David notes that such unusual singing has been recorded Corn Buntings isn't an unknown phenomenon, and BWP has an interesting insight:

"However, there are a number of reports of M. calandra apparently singing song of Emberiza, including Ortolan Bunting E. hortulana (Schumann 1956), but particularly Yellowhammer E. citrinella; such individuals were isolated from other M. calandra, interacted with E. citrinella, and rarely sang M. calandra song (Donovan 1978, Donovan 1984; Richards 1981; Stirrup and Eversham 1984), and situation thus best not described as mimicry, but instead probably exemplifies importance of social interaction in song learning (Pepperberg 1985)."

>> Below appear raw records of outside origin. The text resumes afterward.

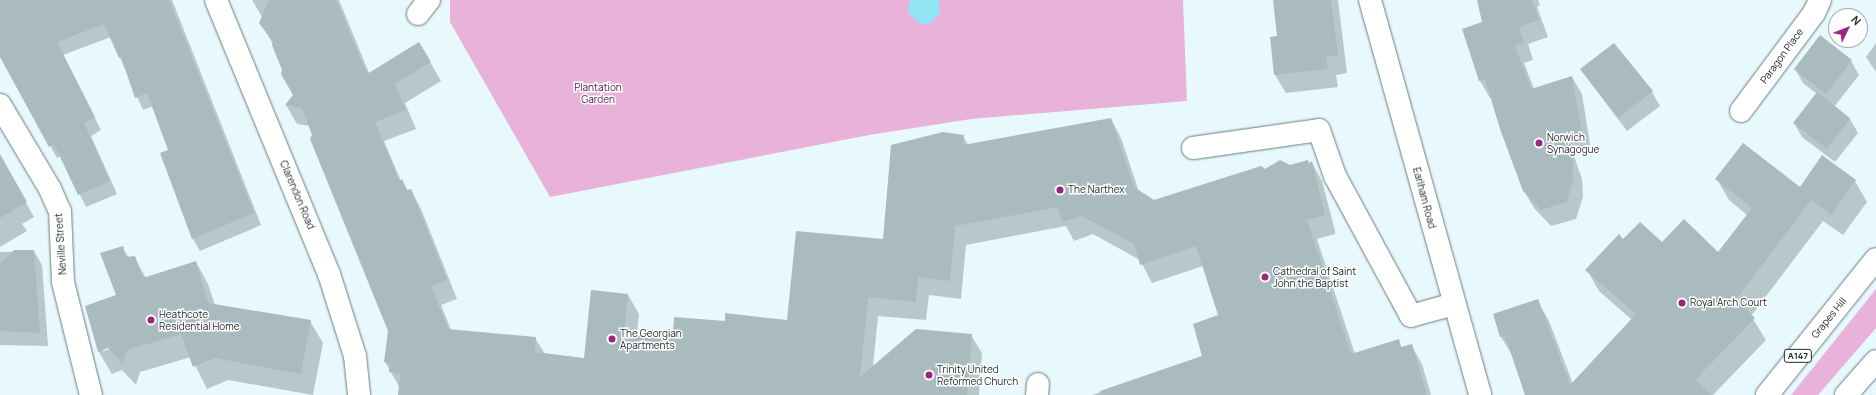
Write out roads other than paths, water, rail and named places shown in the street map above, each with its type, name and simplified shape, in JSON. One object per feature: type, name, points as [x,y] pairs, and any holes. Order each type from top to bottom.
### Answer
[{"type":"street","name":"Clarendon Road","points":[[216,0],[329,274],[355,356],[359,395]]},
{"type":"street","name":"Earlham Road","points":[[1370,0],[1480,395]]},
{"type":"street","name":"Paragon Place","points":[[1741,111],[1814,13],[1820,0]]},
{"type":"street","name":"Neville Street","points":[[0,105],[50,189],[60,211],[63,282],[90,395]]},
{"type":"street","points":[[1193,148],[1319,130],[1335,176],[1411,316],[1454,304]]},
{"type":"street","name":"Grapes Hill","points":[[1767,395],[1876,259]]},
{"type":"street","points":[[1846,395],[1876,361]]},
{"type":"water","points":[[910,0],[939,0],[940,13],[929,24],[920,24],[908,12]]},
{"type":"place","name":"Norwich Synagogue","points":[[1539,143]]},
{"type":"place","name":"The Narthex","points":[[1060,190]]},
{"type":"place","name":"Cathedral of Saint John the Baptist","points":[[1265,277]]},
{"type":"place","name":"Royal Arch Court","points":[[1682,303]]},
{"type":"place","name":"Heathcote Residential Home","points":[[151,320]]},
{"type":"place","name":"The Georgian Apartments","points":[[612,339]]},
{"type":"place","name":"Trinity United Reformed Church","points":[[929,375]]},
{"type":"park label","name":"Plantation Garden","points":[[598,92]]}]
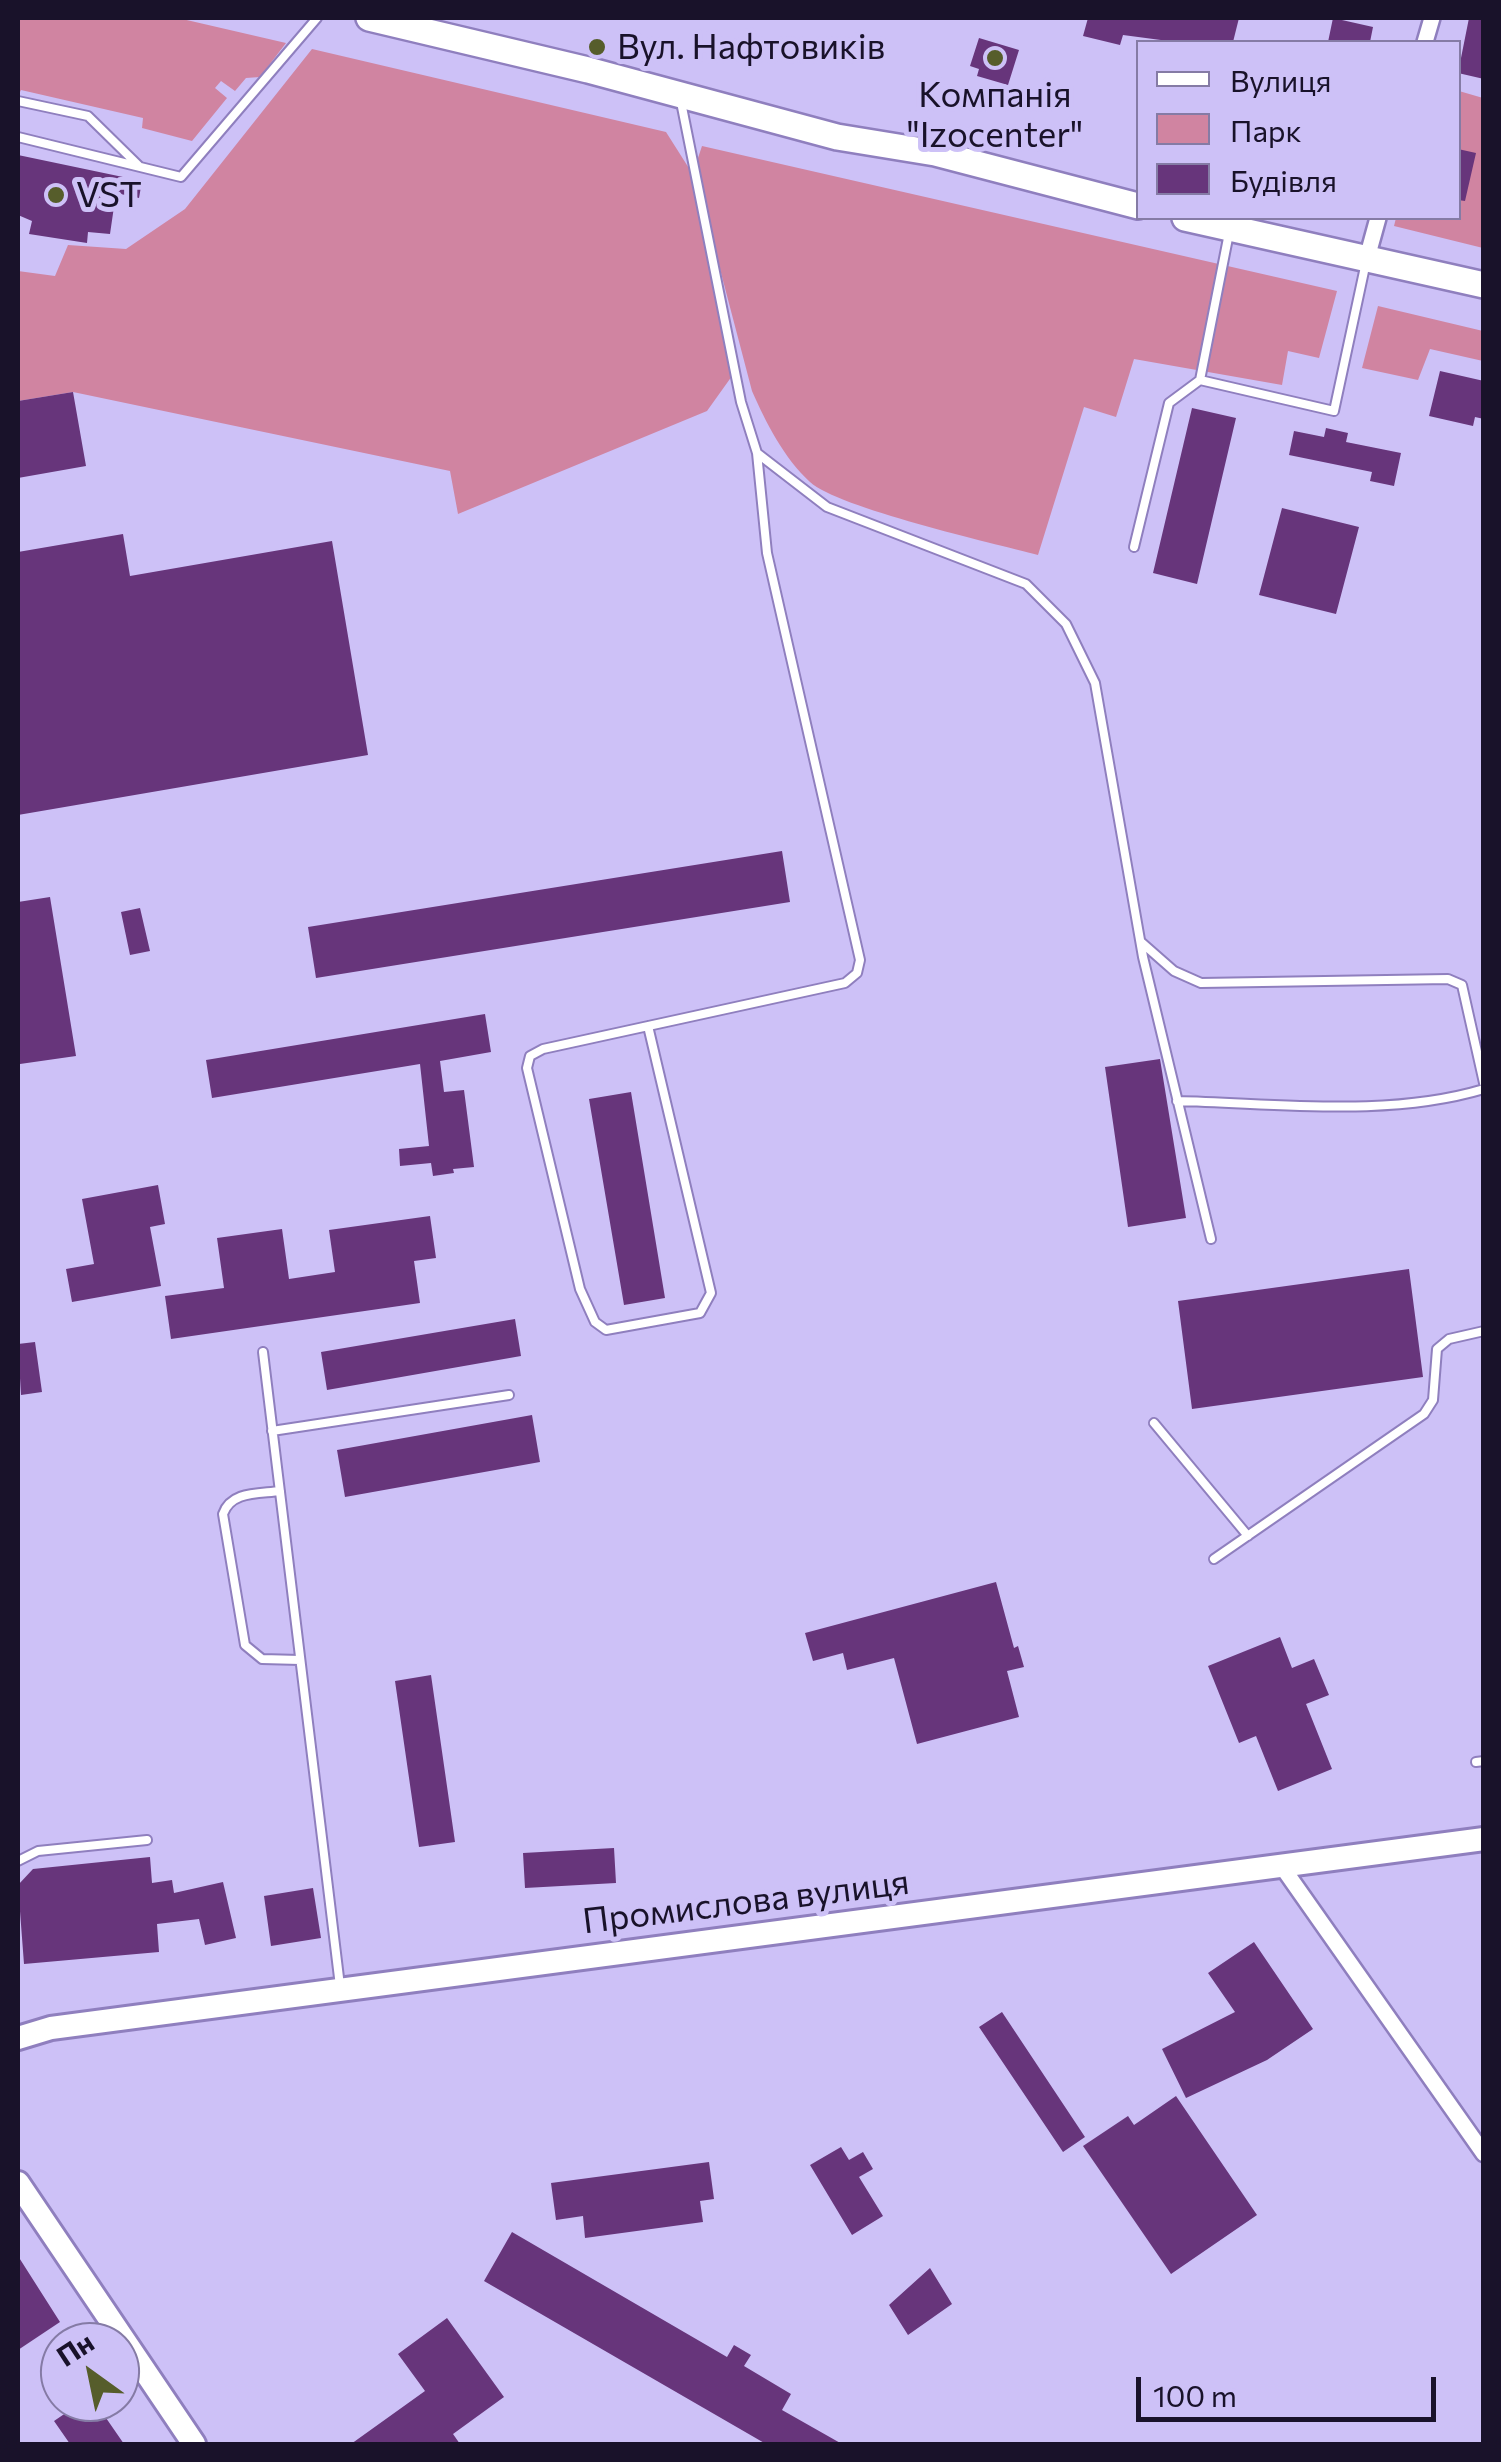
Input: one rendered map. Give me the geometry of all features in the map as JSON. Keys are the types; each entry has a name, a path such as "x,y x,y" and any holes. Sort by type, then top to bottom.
{"main road":[{"path":"369,18 679,93 837,136 935,154 1136,205"},
{"path":"1194,220 1484,286"}],"street":[{"path":"1368,258 1378,220"},
{"name":"Промислова вулиця","path":"18,2038 51,2028 1484,1840"},
{"path":"1282,1868 1484,2154"},
{"path":"18,2183 194,2444"}],"lane":[{"path":"18,136 181,177 317,18"},
{"path":"648,1026 711,1292 700,1313 606,1330 595,1322 580,1289 527,1068 530,1056 544,1048 846,984 857,973 860,960 767,553 757,453 741,402 679,93"},
{"path":"18,101 88,116 141,168"},
{"path":"1134,547 1168,404 1200,380 1230,229"},
{"path":"1200,380 1334,410 1368,258"},
{"path":"757,453 827,507 1026,584 1066,624 1095,683 1140,942 1211,1239"},
{"path":"1140,942 1174,971 1200,983 1448,979 1462,984 1484,1086 1448,1100 1398,1105 1177,1101"},
{"path":"1214,1559 1424,1414 1433,1400 1437,1349 1449,1339 1484,1331"},
{"path":"263,1352 340,1990"},
{"path":"272,1431 509,1395"},
{"path":"1154,1423 1248,1536"},
{"path":"280,1492 236,1497 227,1503 223,1514 245,1645 262,1659 300,1660"},
{"path":"18,1861 38,1851 147,1840"}],"green space":[{"path":"18,18 178,18 286,43 260,77 246,78 235,91 221,81 215,88 227,98 192,141 142,128 143,118 21,90 18,96"},
{"path":"312,49 666,132 692,173 732,376 707,411 458,514 450,471 73,392 18,401 18,271 55,276 68,245 126,249 185,209"},
{"path":"1461,92 1483,98 1483,248 1394,226 1396,220 1461,220"},
{"path":"702,146 1337,291 1319,358 1288,351 1282,385 1134,359 1116,417 1084,407 1038,555 851,503 826,492 801,473 776,439 752,391 694,170"},
{"path":"1378,306 1483,331 1483,361 1430,349 1418,380 1362,368"}],"building":[{"path":"1088,18 1239,18 1234,40 1161,40 1123,35 1120,45 1083,36"},
{"path":"1333,18 1373,27 1370,40 1328,40"},
{"path":"1469,18 1484,18 1484,79 1461,74"},
{"name":"Компанія \"Izocenter\"","path":"979,38 1019,50 1008,85 977,76 979,69 970,66"},
{"path":"1461,150 1476,153 1465,201 1461,200"},
{"path":"18,155 142,181 139,198 116,193 110,234 88,232 87,243 29,234 32,221 18,215"},
{"path":"1440,371 1484,381 1484,419 1475,417 1473,426 1429,416"},
{"path":"73,392 86,466 18,478 18,401"},
{"path":"1192,408 1236,418 1197,584 1153,573"},
{"path":"1326,428 1348,433 1346,442 1401,453 1394,486 1370,481 1372,472 1289,455 1294,431 1324,437"},
{"path":"1282,508 1359,527 1336,614 1259,595"},
{"path":"123,534 130,576 332,541 368,755 18,815 18,552"},
{"path":"782,851 790,902 316,978 308,927"},
{"path":"50,897 76,1056 20,1064 18,902"},
{"path":"140,908 150,951 130,955 121,912"},
{"path":"485,1014 491,1052 440,1061 444,1092 464,1090 474,1167 433,1176 431,1163 400,1166 399,1149 429,1146 420,1064 212,1098 206,1060"},
{"path":"1160,1059 1186,1218 1128,1227 1105,1067"},
{"path":"631,1092 665,1298 624,1305 589,1099"},
{"path":"158,1185 165,1224 150,1227 161,1286 72,1302 66,1269 94,1264 82,1199"},
{"path":"430,1216 436,1258 414,1261 420,1303 171,1339 165,1296 224,1288 217,1238 282,1229 289,1279 335,1272 329,1230"},
{"path":"1409,1269 1423,1377 1192,1409 1178,1301"},
{"path":"515,1319 521,1356 327,1390 321,1352"},
{"path":"35,1342 42,1392 21,1395 18,1344"},
{"path":"532,1415 540,1462 345,1497 337,1450"},
{"path":"996,1582 1014,1648 1018,1646 1024,1667 1007,1671 1019,1717 917,1744 894,1658 847,1670 843,1653 813,1661 805,1633"},
{"path":"1280,1637 1292,1668 1314,1659 1329,1695 1306,1704 1332,1769 1278,1791 1256,1736 1239,1743 1208,1666"},
{"path":"431,1675 455,1842 419,1847 395,1681"},
{"path":"614,1848 616,1883 525,1888 523,1853"},
{"path":"150,1857 152,1883 172,1880 174,1893 223,1882 236,1938 205,1945 199,1919 157,1924 159,1952 24,1964 18,1885 33,1869"},
{"path":"313,1888 321,1938 271,1946 264,1896"},
{"path":"1254,1942 1313,2029 1267,2060 1186,2098 1162,2049 1235,2012 1208,1973"},
{"path":"1002,2012 1085,2137 1063,2152 979,2027"},
{"path":"1176,2096 1257,2215 1171,2274 1083,2146 1128,2116 1134,2125"},
{"path":"841,2147 849,2160 863,2152 873,2169 859,2177 883,2216 852,2235 810,2165"},
{"path":"709,2162 714,2199 700,2201 703,2222 585,2238 583,2216 556,2220 551,2183"},
{"path":"512,2232 727,2357 734,2345 751,2355 744,2366 791,2394 782,2410 842,2444 766,2444 484,2281"},
{"path":"18,2256 60,2322 40,2322 40,2335 18,2350"},
{"path":"930,2268 952,2304 908,2335 889,2305"},
{"path":"447,2318 504,2397 453,2434 460,2444 351,2444 425,2391 398,2354"},
{"path":"55,2422 109,2422 124,2444 70,2444"}],"place":[{"name":"Вул. Нафтовиків","path":"597,47"},
{"name":"Компанія \"Izocenter\"","path":"995,58"},
{"name":"VST","path":"56,195"}]}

Thanks to David for posting this clip up and sharing his footage.

Friday, 7 May 2010

Openbill Stork deaths in Thailand

Just spotted this story and thought I might spread the news a bit.

A week ago "thousands" of Openbill Storks were found dead on a wetland site in Thailand. Authorities aren't sure of the cause of death, but are investigating. For more info have a look at the article in the Bangkok Post.

Thursday, 6 May 2010

Highs and lows of bird recording...

We'll do the low first, and it's bad news on the Greenfinch front... The female in the garden of 'BirdGuides Norfolk' was sat happily yesterday morning, but I noticed she was off the nest this morning. A quick nest check showed an empty nest, which had presumably been predated overnight. Another one fails...

The high was slightly more fun - Bird Atlas fieldwork in East Lincolnshire. Along with Kate, Nick and Rob from the BTO, we covered eight TTVs (Timed Tetrad Visits), which as you'll see was quite tiring...


Who said fieldwork had to be hard work?! We did struggle to find our quite how to record this pair of displaying Emus though...



To check how the Atlas is going where you live, and how you can help, have a look at the regional results pages.

Thanks to Rob and Nick for the photos (I think...).